Missing the Mark

The Editorial Board calls for ACPD to not only re-mark their police vehicles, but also initiate greater communication and transparency toward the student body and larger community.

In an email sent by Chief of Police John Carter this past Friday, he expressed regret over his decision to remove markings on ACPD cars without seeking any input from the Amherst community beforehand. Carter reasoned that he believed fewer marked police vehicles would lessen anxiety for students.

Campus reaction to the unmarking of the vehicles was swift and unequivocal. Student-made signs, campus-wide ridicule, and student quotes featured in The Student made it clear that unmarking the police vehicles was not an effective way to increase student comfort with the police presence on campus. The decision to remove markings from police cars demonstrates a complete obliviousness towards the concerns of the student body, and has succeeded only in making students feel more unsafe. Even more worryingly, Carter’s email reflects the unilateral nature of the decision: there was clearly no consultation with either the community or the police officers themselves before the decision was made. This is not a productive way to run any kind of organization, let alone one that already has such a fraught relationship with the students it nominally protects.
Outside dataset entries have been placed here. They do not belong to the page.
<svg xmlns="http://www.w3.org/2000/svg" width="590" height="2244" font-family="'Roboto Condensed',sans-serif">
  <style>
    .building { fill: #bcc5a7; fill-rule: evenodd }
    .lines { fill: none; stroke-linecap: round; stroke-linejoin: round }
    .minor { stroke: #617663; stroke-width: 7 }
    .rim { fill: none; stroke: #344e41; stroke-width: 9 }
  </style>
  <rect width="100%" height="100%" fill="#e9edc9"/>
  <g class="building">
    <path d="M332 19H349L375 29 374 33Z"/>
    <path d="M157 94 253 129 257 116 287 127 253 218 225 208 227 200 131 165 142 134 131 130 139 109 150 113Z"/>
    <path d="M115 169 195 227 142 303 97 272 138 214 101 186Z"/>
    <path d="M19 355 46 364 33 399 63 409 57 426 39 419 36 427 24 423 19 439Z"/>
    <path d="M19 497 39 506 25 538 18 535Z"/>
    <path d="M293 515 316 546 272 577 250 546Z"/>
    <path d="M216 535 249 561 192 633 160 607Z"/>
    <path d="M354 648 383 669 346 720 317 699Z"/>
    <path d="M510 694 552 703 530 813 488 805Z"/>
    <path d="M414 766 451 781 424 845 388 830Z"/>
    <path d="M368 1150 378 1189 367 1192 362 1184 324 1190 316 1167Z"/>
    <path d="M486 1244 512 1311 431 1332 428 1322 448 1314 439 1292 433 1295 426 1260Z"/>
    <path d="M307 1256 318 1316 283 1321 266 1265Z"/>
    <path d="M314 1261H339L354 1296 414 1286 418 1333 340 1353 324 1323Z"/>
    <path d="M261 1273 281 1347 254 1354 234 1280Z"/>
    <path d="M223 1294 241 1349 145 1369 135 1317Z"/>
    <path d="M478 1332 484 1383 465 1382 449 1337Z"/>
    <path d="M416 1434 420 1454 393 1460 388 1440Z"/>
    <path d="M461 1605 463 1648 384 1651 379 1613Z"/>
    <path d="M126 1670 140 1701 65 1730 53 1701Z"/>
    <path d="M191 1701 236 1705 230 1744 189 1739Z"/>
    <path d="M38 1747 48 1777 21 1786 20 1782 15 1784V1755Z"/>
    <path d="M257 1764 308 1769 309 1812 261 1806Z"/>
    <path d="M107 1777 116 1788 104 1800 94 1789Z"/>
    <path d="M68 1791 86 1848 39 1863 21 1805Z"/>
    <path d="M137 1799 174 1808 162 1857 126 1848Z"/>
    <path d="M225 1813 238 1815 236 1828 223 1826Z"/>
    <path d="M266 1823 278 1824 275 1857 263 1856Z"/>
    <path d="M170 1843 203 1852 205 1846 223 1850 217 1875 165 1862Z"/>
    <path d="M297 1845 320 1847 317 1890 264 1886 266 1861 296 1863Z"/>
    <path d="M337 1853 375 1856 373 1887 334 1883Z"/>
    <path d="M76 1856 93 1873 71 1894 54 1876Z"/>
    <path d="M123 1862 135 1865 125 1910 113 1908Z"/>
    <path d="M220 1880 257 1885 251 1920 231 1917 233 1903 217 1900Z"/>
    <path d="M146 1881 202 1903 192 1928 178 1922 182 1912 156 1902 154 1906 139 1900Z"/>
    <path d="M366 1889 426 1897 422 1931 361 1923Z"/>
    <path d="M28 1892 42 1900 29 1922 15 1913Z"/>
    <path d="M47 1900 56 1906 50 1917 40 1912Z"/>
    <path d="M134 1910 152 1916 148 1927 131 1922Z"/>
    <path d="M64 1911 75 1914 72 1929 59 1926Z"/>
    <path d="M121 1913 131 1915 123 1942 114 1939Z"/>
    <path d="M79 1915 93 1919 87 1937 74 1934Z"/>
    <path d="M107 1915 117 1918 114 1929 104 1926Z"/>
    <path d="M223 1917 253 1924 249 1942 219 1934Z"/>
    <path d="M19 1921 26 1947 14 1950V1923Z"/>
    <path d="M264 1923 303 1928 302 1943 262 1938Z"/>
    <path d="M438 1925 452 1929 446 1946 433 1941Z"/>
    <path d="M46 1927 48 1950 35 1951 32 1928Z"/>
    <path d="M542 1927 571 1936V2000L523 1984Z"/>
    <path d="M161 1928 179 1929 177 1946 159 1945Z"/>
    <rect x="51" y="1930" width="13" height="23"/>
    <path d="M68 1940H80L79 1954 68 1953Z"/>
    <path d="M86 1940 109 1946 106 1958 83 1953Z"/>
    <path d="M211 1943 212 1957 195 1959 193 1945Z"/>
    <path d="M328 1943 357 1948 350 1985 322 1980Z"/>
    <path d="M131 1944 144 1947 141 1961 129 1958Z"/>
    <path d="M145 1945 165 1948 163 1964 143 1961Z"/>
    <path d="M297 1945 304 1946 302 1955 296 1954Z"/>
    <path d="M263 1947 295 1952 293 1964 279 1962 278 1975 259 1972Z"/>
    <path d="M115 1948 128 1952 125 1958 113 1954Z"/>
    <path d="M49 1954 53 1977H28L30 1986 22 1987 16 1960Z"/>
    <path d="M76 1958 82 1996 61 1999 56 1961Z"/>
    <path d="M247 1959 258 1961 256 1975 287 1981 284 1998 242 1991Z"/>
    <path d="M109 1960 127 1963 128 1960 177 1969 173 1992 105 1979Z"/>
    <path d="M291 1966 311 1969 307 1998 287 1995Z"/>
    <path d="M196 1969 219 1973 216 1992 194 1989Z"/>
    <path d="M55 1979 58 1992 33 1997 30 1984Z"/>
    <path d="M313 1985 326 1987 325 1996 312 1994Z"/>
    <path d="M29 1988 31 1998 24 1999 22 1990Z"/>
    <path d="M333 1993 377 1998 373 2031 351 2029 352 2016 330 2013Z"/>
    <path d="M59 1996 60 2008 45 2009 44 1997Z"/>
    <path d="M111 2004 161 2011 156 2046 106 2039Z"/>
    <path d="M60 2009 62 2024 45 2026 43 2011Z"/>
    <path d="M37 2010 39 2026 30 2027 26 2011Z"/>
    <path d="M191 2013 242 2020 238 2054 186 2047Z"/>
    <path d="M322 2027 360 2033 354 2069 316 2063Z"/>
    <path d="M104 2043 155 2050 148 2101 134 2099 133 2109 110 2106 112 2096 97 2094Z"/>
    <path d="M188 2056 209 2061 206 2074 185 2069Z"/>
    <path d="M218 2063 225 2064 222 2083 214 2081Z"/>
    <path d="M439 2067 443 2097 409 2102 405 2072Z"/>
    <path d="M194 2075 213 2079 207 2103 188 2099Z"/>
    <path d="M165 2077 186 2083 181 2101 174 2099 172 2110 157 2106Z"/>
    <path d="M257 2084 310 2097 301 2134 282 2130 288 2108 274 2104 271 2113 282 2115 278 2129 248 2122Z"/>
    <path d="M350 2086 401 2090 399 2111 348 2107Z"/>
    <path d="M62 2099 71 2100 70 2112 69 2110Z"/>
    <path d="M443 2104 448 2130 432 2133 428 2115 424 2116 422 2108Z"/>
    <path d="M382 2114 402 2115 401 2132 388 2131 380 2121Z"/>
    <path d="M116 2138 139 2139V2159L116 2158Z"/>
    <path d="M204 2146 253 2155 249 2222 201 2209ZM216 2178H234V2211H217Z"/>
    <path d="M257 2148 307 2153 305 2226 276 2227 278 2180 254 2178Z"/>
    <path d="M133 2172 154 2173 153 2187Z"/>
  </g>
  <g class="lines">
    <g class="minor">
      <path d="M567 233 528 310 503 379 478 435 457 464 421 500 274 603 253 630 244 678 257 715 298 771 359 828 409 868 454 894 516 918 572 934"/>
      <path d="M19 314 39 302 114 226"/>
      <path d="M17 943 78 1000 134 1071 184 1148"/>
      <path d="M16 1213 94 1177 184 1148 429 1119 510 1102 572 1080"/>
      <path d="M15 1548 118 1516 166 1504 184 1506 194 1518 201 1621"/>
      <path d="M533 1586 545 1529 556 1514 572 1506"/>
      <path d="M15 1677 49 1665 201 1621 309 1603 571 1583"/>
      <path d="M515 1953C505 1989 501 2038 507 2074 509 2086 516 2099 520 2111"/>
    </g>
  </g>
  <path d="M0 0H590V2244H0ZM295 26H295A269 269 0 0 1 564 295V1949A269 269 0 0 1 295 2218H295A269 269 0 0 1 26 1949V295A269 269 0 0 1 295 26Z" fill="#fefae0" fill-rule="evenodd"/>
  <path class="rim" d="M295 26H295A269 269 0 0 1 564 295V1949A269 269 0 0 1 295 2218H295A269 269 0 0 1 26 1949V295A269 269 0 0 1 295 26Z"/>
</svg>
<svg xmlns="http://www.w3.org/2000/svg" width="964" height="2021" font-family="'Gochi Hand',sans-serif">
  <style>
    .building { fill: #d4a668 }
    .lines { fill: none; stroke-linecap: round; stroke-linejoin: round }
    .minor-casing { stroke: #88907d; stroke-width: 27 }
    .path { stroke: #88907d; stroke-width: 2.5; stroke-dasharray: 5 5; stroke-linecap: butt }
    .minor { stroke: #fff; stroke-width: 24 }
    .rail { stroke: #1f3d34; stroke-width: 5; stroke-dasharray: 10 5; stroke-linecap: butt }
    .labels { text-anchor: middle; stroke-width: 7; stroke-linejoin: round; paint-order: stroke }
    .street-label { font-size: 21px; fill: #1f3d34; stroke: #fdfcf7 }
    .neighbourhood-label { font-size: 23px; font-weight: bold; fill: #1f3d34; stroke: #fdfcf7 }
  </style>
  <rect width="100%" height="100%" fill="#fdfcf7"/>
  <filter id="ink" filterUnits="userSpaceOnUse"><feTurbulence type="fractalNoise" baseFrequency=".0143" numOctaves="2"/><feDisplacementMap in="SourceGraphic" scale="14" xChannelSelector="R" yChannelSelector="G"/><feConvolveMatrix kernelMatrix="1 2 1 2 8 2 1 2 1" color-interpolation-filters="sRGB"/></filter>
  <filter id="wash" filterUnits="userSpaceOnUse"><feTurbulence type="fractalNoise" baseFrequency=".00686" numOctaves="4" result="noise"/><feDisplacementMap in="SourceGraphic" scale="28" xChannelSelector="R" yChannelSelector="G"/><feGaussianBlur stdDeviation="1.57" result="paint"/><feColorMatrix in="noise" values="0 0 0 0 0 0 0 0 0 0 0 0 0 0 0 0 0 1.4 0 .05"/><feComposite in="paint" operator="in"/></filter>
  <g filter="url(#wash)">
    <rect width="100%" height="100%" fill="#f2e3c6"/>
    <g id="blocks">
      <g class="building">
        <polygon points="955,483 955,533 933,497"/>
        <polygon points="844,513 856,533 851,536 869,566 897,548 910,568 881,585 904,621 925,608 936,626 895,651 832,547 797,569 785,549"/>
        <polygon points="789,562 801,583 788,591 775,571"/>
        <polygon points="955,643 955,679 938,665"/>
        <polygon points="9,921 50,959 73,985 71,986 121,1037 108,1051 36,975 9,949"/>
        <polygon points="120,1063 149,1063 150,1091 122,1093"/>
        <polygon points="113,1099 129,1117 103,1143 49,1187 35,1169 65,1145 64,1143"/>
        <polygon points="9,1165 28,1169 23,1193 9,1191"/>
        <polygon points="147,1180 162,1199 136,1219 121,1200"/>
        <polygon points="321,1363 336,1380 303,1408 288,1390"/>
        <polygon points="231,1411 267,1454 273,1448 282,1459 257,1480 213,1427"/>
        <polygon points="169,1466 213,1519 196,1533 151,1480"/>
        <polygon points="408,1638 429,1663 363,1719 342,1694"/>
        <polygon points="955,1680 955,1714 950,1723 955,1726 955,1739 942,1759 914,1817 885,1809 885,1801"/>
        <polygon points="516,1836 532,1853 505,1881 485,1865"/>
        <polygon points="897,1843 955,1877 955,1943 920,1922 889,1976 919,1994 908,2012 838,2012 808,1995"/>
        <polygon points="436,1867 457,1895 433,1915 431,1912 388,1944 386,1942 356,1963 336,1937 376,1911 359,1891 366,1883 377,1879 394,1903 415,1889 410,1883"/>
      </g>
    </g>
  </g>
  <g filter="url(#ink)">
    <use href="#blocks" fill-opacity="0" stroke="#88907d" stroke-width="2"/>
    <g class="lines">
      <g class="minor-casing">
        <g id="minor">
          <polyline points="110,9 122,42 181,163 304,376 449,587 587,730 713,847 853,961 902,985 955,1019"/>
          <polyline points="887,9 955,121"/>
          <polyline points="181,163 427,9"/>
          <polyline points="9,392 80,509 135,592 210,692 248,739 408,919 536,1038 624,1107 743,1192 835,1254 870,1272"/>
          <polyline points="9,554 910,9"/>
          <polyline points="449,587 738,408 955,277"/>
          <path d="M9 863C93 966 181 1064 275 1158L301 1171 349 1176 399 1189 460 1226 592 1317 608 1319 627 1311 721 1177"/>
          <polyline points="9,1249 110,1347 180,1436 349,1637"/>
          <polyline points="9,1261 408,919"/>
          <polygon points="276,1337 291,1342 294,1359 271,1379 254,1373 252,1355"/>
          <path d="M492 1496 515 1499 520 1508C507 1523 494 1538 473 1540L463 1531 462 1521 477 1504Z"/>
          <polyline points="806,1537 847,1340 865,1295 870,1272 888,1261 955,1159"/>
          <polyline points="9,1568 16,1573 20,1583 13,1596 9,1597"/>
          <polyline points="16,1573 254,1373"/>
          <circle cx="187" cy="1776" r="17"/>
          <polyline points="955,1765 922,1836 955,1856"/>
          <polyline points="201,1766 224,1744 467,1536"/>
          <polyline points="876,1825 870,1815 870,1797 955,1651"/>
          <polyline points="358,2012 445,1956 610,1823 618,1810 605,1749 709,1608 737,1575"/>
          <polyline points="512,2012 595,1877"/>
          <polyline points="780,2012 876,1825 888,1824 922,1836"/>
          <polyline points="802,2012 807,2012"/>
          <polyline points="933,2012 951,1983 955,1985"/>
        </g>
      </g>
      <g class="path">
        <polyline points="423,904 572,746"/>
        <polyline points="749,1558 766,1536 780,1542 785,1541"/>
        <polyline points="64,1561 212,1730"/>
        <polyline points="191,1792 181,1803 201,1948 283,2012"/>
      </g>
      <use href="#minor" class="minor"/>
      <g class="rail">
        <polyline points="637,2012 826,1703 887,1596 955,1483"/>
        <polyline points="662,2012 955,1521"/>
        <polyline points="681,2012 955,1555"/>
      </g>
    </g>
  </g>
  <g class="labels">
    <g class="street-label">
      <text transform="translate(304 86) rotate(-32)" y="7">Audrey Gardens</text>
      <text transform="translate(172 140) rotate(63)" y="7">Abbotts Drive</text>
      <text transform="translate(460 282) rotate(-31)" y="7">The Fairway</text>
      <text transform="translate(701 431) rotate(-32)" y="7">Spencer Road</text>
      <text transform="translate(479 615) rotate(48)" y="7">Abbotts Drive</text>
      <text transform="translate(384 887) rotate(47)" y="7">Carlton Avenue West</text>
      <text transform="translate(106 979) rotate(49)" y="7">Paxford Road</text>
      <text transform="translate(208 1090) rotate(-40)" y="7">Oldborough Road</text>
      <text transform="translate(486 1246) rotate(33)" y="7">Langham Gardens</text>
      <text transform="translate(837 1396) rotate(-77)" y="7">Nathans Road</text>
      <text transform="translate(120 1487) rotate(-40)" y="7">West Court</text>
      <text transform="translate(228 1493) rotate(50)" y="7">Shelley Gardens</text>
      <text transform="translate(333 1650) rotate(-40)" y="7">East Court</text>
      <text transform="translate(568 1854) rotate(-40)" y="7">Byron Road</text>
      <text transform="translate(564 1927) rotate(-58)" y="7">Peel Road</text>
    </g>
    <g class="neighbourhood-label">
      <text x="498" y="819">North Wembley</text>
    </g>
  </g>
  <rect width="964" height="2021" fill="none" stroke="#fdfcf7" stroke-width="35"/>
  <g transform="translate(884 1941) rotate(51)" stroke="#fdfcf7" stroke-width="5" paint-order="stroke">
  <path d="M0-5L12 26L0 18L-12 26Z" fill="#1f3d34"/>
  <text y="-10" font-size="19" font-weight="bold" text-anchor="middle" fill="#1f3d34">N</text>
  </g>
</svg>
Calls for disarming and abolishing ACPD altogether have become dominant in on-campus rhetoric on the subject. The Editorial Board’s article from nearly a year ago echoes a call by the Association of Amherst Students to disarm ACPD and itself calls for the department’s abolition. And yet, with each of its responses to these calls, ACPD has failed to address — or even substantively acknowledge — student concerns. Their rhetoric centers around building trust with the student body, but that itself reflects a fundamental misunderstanding of students’ problems with police. The very existence of a police department is threatening to many students, especially Black students and other students of color, and there is no amount of public-relations spinning or friendly dog visits that can change that fact.

It is clear, therefore, that the end goal of police reform in the Amherst community must be the outright abolition of ACPD and the creation of a new structure focused on conflict resolution by unarmed members of the community. However, the administration is more than a little resistant to addressing student concerns so directly. The abolition of ACPD will not happen quickly, but in the meantime it must change itself in order to be at least less antagonistic towards the student body — and unmarking police vehicles is not the way to do that.

Despite numerous listening sessions and nominal efforts to understand and adapt to students’ needs, there remain significant gaps in communication between students and ACPD. The decision to unmark ACPD vehicles came from a misconception of what students wanted, and a fundamental misunderstanding of why they wanted it. If it was clear to police administration that masking the police presence on campus only makes it more sinister and no less threatening, then the certainty of bad reactions from the student body, if not the obvious issues with their decision, would have dissuaded them from making the change.

Communication goes beyond the process of decision-making as well. We as students are not only upset by the unmarking of ACPD vehicles because it is a change we did not want, but also because it is one we were blindsided by. Without any formal announcement or explanation, news of it spread through word of mouth and means like AmherstBussin. When policies change, students should be informed. This means candid emails from the chief of police should always follow decisions made by the department. Communication also extends to a clear understanding of ACPD on the part of the student body. Students should know what ACPD’s purpose and policies are. We should know exactly what ACPD does as a department so that we may have a more productive relationship with it as a whole.

This is therefore a call for a kind of mutual transparency. Instead of “trust-building” events and policies that often feel like propaganda at best and downright sinister at worst, the inner workings of ACPD — as well as the thoughts and feelings of the student body — should be clear and very easily accessible to all parties. It is only through direct and obvious communication that we can ever hope to have our concerns heard.

Unsigned editorials represent the views of the majority of the Editorial Board — (assenting: 11; dissenting: 0; abstaining: 0).